The previous and next page tokens can be used to retrieve the previous or next page of results. If the previous or next page tokens are an empty string, then there are no more results. Use the previous_page_token or next_page_token as the URL query string value for page-token to fetch previous/next set of results.

List Items That Have a Specific Error

This API will list all item’s in the harvesting job that had this specific error message. The error_md5 is a MD5 hash of the error message string.

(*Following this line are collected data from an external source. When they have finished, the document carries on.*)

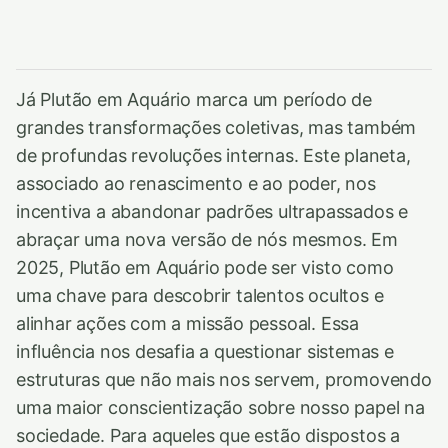
Já Plutão em Aquário marca um período de
grandes transformações coletivas, mas também
de profundas revoluções internas. Este planeta,
associado ao renascimento e ao poder, nos
incentiva a abandonar padrões ultrapassados e
abraçar uma nova versão de nós mesmos. Em
2025, Plutão em Aquário pode ser visto como
uma chave para descobrir talentos ocultos e
alinhar ações com a missão pessoal. Essa
influência nos desafia a questionar sistemas e
estruturas que não mais nos servem, promovendo
uma maior conscientização sobre nosso papel na
sociedade. Para aqueles que estão dispostos a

GET /api/data/v3/activity/{request_id}/extractors/{extractor}/errors/{error_md5}/files?page_token={token}&limit={limit}&offset={offset}
  • {request_id} - (string) Harvest Job request ID
  • {extractor} - (string) Extractor name
  • {error_md5} - (string) Error message hashed into MD5.
Optional Queries
  • limit - (integer) Maximum results to show
  • offset - (integer) The offset amount of results (used for pagination)
  • page-token - (string) Show results for the next set of results, from next_page_token value.

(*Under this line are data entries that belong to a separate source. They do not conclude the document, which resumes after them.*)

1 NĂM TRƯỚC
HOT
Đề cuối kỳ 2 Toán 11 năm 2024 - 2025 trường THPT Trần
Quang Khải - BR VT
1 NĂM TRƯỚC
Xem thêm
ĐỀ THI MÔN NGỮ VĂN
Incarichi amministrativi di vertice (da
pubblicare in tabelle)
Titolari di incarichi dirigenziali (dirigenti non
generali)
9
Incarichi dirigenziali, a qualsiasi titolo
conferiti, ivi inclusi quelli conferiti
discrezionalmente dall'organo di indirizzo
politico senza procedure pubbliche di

You will receive the following response:

{
	"files": [{
			"item_id": "8535dc5d1de2e83fba40bc0fe66a9ab8"
		},
		{
			"item_id": "08376d120bcd1cb8d14329e1e8e9cb71"
		},
		{
			"item_id": "69f6a57e28e7358f554388f1be6b6be3"
		}
	],
	"num_files": 3,
	"next_page_token": "",
	"previous_page_token": ""
}
  • files[].item_id - (string) The Item ID that had this extractor error
  • num_files - (integer) Total amount of files that had errors with extractor
  • next_page_token - (string) The next set of paginated results for page-token query
  • previous_page_token - (string) The previous set of paginated results for page-token query

The previous and next page tokens can be used to retrieve the previous or next page of results. If the previous or next page tokens are an empty string, then there are no more results. Use the previous_page_token or next_page_token as the URL query string value for page-token to fetch previous/next set of results.

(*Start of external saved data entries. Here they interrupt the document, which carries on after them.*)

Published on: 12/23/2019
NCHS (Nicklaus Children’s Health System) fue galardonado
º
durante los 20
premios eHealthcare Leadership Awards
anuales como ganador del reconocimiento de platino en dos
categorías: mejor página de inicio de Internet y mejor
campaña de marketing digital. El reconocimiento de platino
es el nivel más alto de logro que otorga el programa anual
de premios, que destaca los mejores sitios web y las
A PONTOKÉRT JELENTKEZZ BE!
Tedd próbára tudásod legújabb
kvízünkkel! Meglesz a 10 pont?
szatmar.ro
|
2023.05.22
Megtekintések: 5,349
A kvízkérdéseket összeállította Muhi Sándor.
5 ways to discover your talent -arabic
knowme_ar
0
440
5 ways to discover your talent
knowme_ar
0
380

List Multiple Extractor Errors

This API will return extractor errors for all of the request ID’s you send as a JSON array of strings.

POST /api/data/v3/activity/bulk/extractors

{"jobs": ["{request_id}", "{request_id}"]}
  • jobs - (string) The JSON object that contains an array of request_id’s.
  • request_id[] - (string) The request ID for a specific job

You will receive the following response in the same order as your array of request ID’s:

[
	{
		"request_id": "5dfd2a32e285d27ed8f17d46f29869d2",
		"extractors": [
			{
				"name": "black_scenes",
				"display_name": "Black Frames",
				"num_errors": 0
			},
			{
				"name": "drm",
				"display_name": "DRM",
				"num_errors": 0
			},
			{
				"name": "exiv2",
				"display_name": "EXIV2",
				"num_errors": 0
			},
			{
				"name": "hashes",
				"display_name": "Hashes",
				"num_errors": 0
			}
		]
	},
	{
		"request_id": "5dfd1289dc77d22895667329961ceece",
		"extractors": [
			{
				"name": "drm",
				"display_name": "DRM",
				"num_errors": 0
			},
			{
				"name": "exiv2",
				"display_name": "EXIV2",
				"num_errors": 0
			},
			{
				"name": "hashes",
				"display_name": "Hashes",
				"num_errors": 0
			}
		]
	}
]
  • request_id - (string) The request ID for this object
  • extractors[].name - (string) The actual name of the extractor that ran in this harvest. This value is used as {extractor} in all other Activity endpoint API requests.
  • extractors[].display_name - (string) The display name of the extractor that ran in this harvest
  • extractors[].num_error - (integer) Amount of errors the extractor caught

This documentation is generated from the latest version of GrayMeta Platform. For documentation relevant to your own deployed version, please use the documentation inside the application.